OTTAWA: Canadian retail sales most likely plunged by 5.1% in April, Statistics Canada said on Friday, a fall that analysts said coincided with provincial efforts to fight a third wave of COVID-19.
Statscan also said March retail trade rose by 3.6% from February, thanks in part to higher sales at building material and garden equipment and supplies dealers. Analysts in a Reuters poll had forecast a 2.3% increase.
Statscan cited the "rapidly evolving economic situation" as a reason for predicting the April decline but did not give details. The estimate was calculated based on responses received from 46% of companies surveyed.
"The strength in March seems to have been more than fully reversed in April as much of the country moved back into lockdown," said Stephen Brown, senior Canadian economist at Capital Economics.
The Canadian dollar, which has been flirting with six-year highs against the US dollar, held onto earlier gains and was trading up 0.1% on the day at C$1.2040 to the greenback, or 83.06 US cents.

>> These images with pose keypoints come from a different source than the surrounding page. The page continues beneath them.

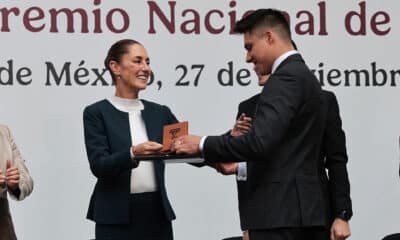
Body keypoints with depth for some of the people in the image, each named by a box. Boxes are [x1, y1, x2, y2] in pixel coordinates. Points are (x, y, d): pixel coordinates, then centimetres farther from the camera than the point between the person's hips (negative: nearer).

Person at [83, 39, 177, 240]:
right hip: (117, 217, -4)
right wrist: (133, 153, -28)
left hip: (157, 214, 4)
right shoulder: (97, 113, 0)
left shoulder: (160, 113, 12)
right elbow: (98, 165, -11)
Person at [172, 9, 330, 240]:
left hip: (281, 212, -10)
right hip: (306, 208, 10)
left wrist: (202, 144, -11)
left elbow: (259, 142, -23)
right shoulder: (304, 75, 19)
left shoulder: (286, 77, -12)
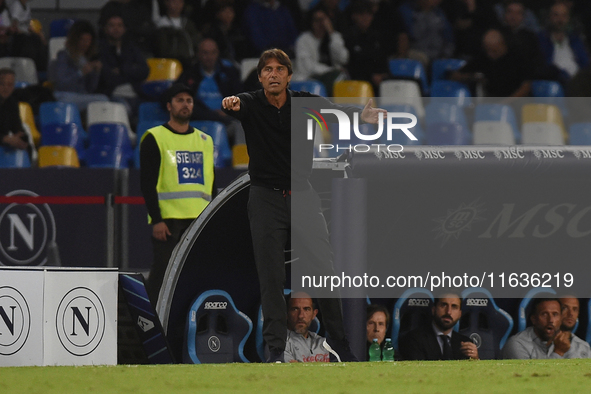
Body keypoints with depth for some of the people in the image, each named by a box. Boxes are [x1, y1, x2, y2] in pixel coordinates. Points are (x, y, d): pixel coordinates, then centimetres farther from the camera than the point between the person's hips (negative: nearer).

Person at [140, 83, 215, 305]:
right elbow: (147, 182, -5)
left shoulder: (205, 141, 18)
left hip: (200, 220, 5)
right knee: (163, 272, -7)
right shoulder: (155, 138, 1)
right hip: (167, 219, -5)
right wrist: (156, 219, -14)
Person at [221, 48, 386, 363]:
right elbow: (233, 106, -27)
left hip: (303, 195, 1)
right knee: (271, 276, -1)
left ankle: (341, 345, 9)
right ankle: (276, 348, 5)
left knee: (324, 268, 0)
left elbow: (334, 110, -19)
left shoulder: (305, 103, -2)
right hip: (266, 198, -1)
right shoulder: (251, 104, -5)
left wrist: (360, 115, -41)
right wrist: (230, 105, -53)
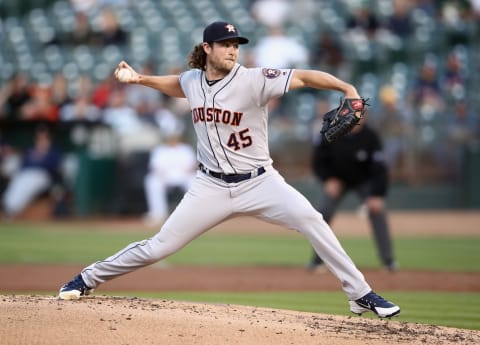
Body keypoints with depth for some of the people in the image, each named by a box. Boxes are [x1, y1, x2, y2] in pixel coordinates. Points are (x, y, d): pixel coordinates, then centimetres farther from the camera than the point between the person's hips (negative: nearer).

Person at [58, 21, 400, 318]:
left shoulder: (253, 80, -14)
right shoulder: (193, 80, 1)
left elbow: (303, 76, -23)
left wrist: (346, 88, -36)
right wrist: (141, 79, 16)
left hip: (259, 182, -2)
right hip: (211, 187, 3)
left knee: (311, 220, -24)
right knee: (158, 247, 0)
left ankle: (360, 294, -15)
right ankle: (87, 279, 20)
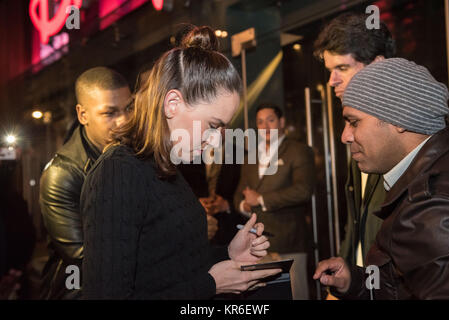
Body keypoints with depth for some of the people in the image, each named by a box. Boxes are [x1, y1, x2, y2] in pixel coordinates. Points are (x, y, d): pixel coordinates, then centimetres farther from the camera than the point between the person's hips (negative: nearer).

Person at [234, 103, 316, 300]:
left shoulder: (299, 152, 1)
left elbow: (303, 190, -14)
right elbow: (240, 193, 25)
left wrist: (261, 200, -10)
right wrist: (244, 205, 0)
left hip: (287, 242, -5)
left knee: (293, 293, -4)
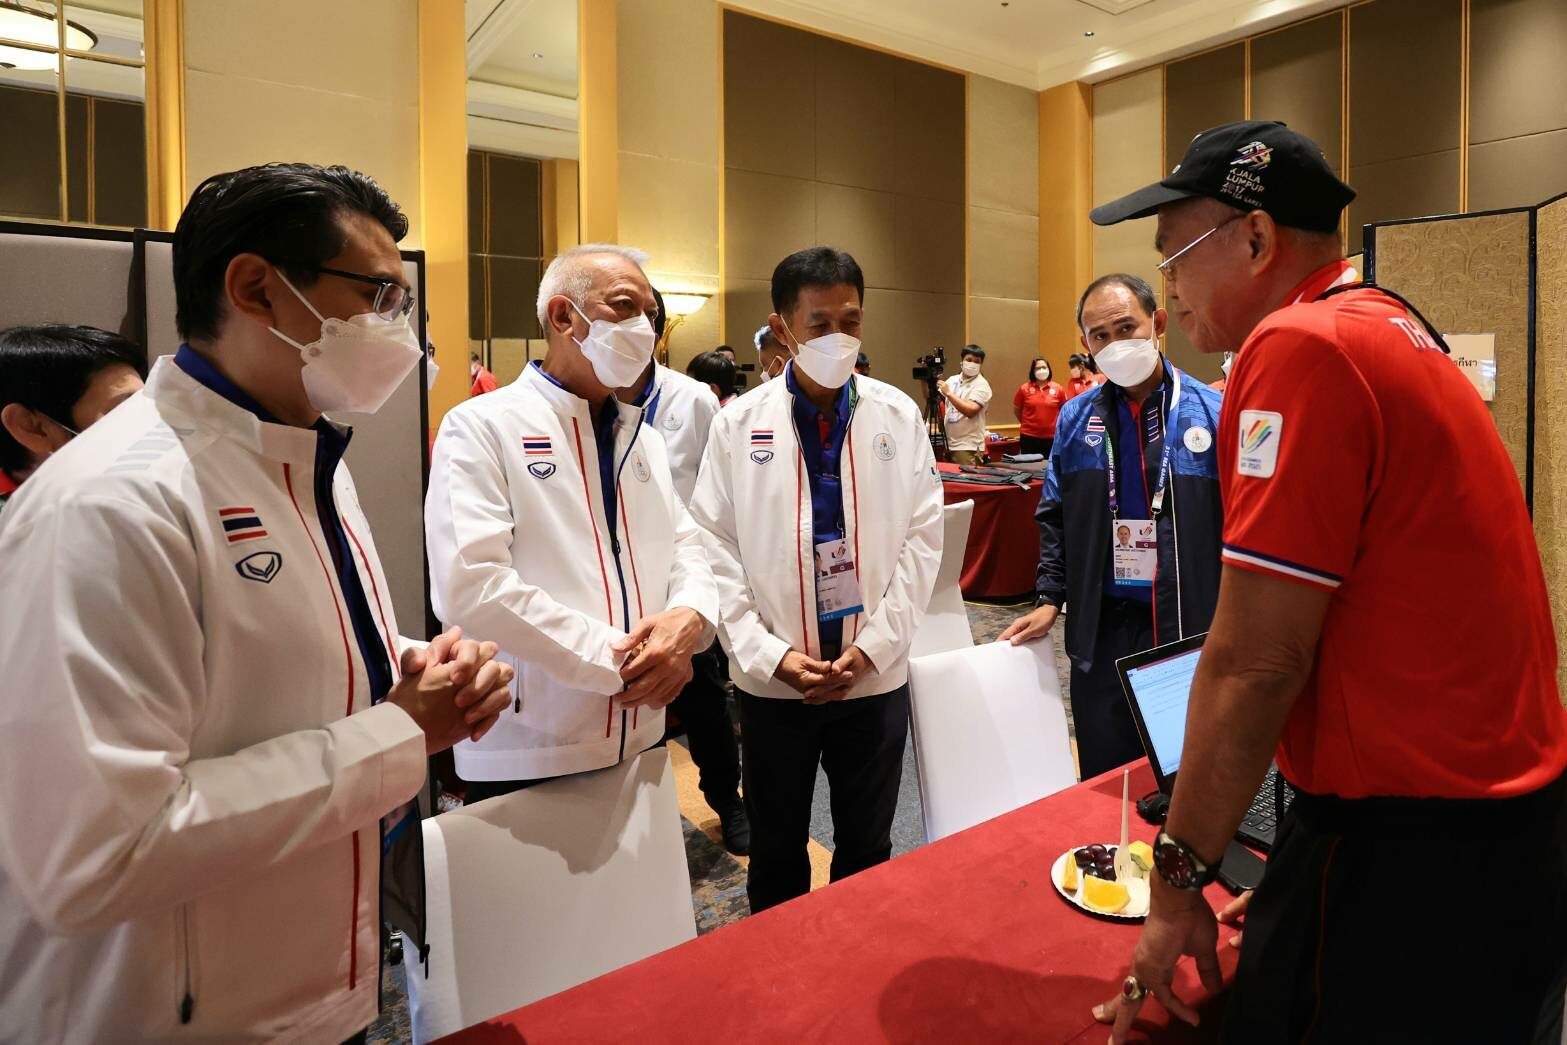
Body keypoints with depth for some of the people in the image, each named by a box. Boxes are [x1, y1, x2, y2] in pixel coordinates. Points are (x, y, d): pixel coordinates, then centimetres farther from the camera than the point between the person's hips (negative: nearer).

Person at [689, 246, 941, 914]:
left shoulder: (899, 416, 0)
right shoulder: (739, 424, -4)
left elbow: (923, 537, -2)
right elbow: (715, 549, -5)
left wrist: (873, 646, -9)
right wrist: (769, 653, -12)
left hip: (875, 677, 1)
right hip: (772, 682, 0)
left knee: (867, 852, 18)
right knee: (776, 858, 16)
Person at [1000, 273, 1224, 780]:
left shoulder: (1213, 413, -4)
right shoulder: (1076, 419, 5)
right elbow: (1055, 517, 11)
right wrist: (1049, 599, 4)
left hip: (1191, 626, -2)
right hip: (1102, 628, 3)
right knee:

Royce Mendes, senior economist at CIBC Capital Markets, said markets were unlikely to react to the preliminary April data since they had already predicted a slowdown.
Statscan said that, based on respondent feedback, 2.1% of retailers were closed at some point in March. The average length of the closure was less than one day.
"This represented a widespread reopening of the economy between the second and third waves of the pandemic," it said.